• **TASK TO COMPLETE**
Format as a numbered list the lines of the records beginning with the line that contains "Sabrina Carpenter – Man’s" and ending after the line that contains "in winkelmand", omitting any blank lines. Leave the pictures out of the list.
==== LISTED ENTRIES
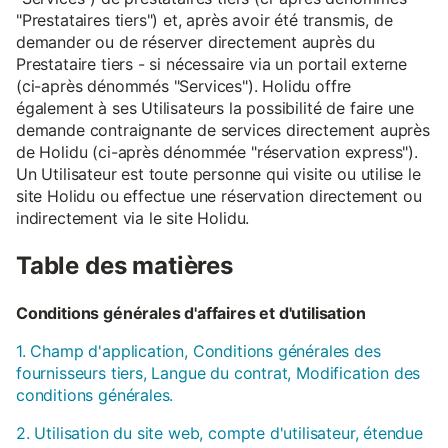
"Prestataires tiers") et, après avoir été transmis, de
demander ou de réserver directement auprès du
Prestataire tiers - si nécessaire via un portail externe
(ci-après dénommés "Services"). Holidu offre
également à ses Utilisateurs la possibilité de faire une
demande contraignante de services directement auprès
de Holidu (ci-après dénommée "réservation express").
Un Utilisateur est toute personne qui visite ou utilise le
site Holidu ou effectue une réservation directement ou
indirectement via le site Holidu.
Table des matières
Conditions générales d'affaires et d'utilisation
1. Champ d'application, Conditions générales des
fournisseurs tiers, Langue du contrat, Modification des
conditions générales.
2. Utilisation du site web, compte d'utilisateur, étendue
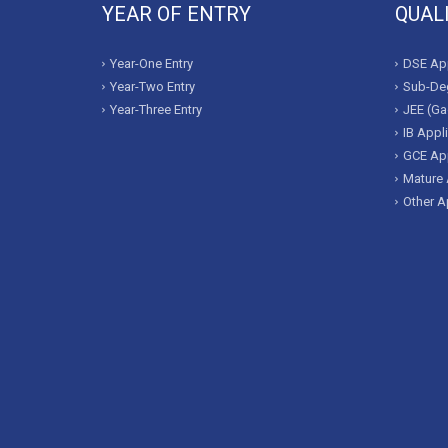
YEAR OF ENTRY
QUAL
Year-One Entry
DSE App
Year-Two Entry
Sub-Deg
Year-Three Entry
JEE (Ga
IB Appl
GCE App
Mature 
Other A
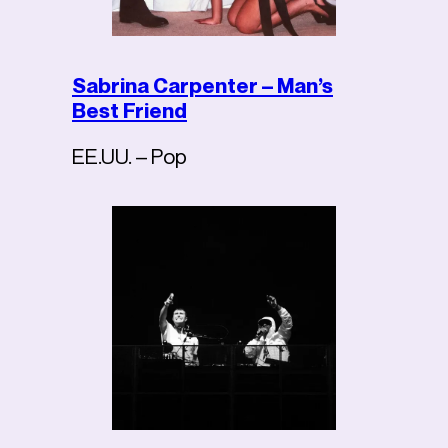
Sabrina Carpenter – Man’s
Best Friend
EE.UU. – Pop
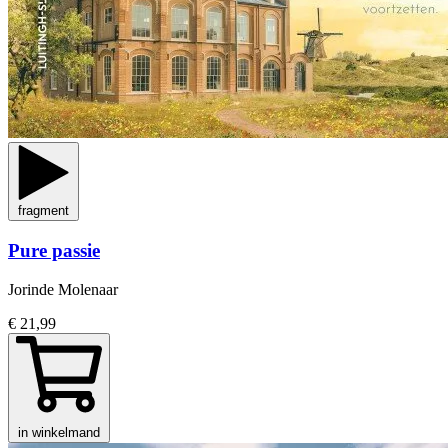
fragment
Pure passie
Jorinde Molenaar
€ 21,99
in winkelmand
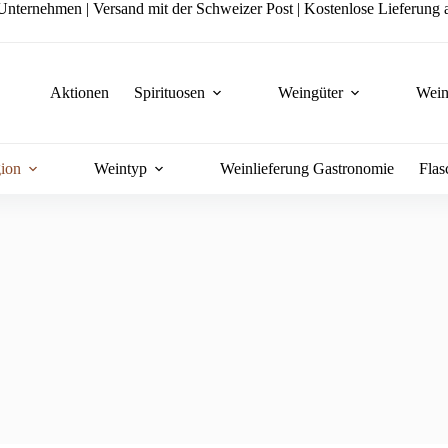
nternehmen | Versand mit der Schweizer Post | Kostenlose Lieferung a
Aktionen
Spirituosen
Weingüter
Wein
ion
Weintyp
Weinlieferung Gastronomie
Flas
========
==== LISTED ENTRIES
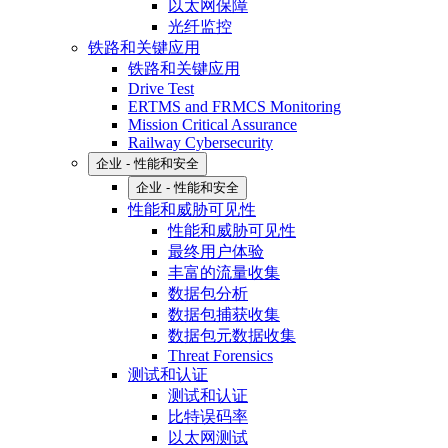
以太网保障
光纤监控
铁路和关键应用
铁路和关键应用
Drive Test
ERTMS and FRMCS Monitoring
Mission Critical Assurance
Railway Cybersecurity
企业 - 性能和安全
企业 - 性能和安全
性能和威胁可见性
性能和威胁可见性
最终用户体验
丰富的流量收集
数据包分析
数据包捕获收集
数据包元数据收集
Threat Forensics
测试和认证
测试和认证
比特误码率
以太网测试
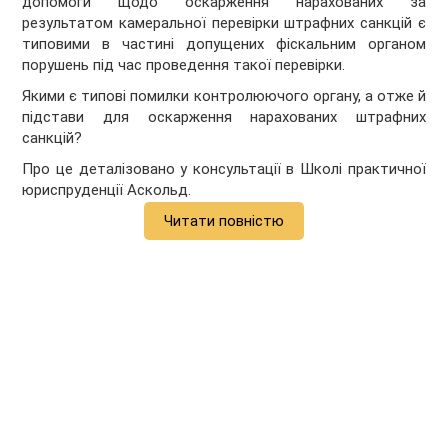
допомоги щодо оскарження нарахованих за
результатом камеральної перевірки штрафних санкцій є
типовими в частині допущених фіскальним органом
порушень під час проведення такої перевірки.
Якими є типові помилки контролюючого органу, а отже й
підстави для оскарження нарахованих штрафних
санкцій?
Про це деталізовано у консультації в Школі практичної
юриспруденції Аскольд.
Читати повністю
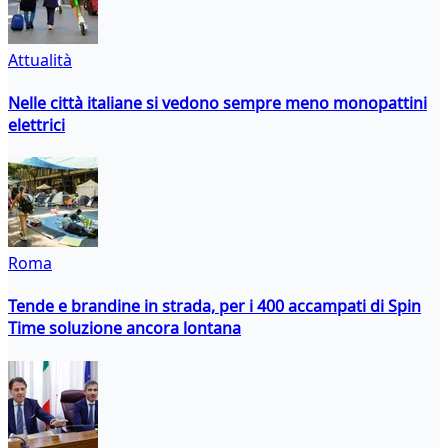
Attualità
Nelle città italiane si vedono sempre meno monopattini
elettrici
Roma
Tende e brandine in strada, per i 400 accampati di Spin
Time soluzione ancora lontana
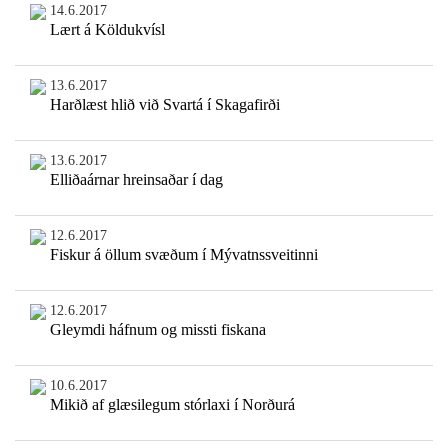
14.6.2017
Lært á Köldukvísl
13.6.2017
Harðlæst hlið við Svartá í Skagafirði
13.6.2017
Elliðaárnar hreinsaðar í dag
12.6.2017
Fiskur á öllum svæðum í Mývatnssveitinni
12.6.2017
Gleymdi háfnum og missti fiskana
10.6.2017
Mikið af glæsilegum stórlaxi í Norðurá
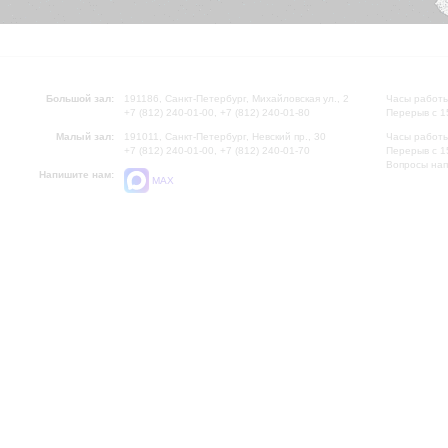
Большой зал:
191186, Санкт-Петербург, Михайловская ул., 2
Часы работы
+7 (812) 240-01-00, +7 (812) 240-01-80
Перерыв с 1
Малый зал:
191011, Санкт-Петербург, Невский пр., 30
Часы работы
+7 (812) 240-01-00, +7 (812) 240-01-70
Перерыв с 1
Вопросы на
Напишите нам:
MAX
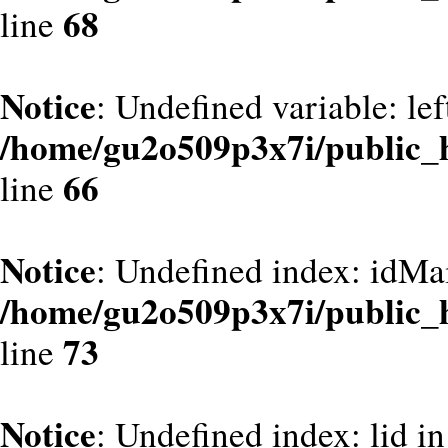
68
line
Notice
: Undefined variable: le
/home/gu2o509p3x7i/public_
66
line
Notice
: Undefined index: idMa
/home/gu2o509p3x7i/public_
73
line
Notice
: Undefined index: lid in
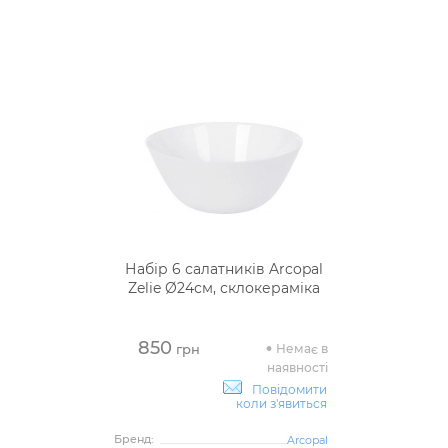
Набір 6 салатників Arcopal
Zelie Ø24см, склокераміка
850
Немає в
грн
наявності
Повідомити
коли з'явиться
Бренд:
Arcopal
========
• **SOLVED PROBLEM**
1. Sabrina Carpenter – Man’s
2. Best Friend
3. EE.UU. – Pop
4. fragment
5. Pure passie
6. Jorinde Molenaar
7. € 21,99
8. in winkelmand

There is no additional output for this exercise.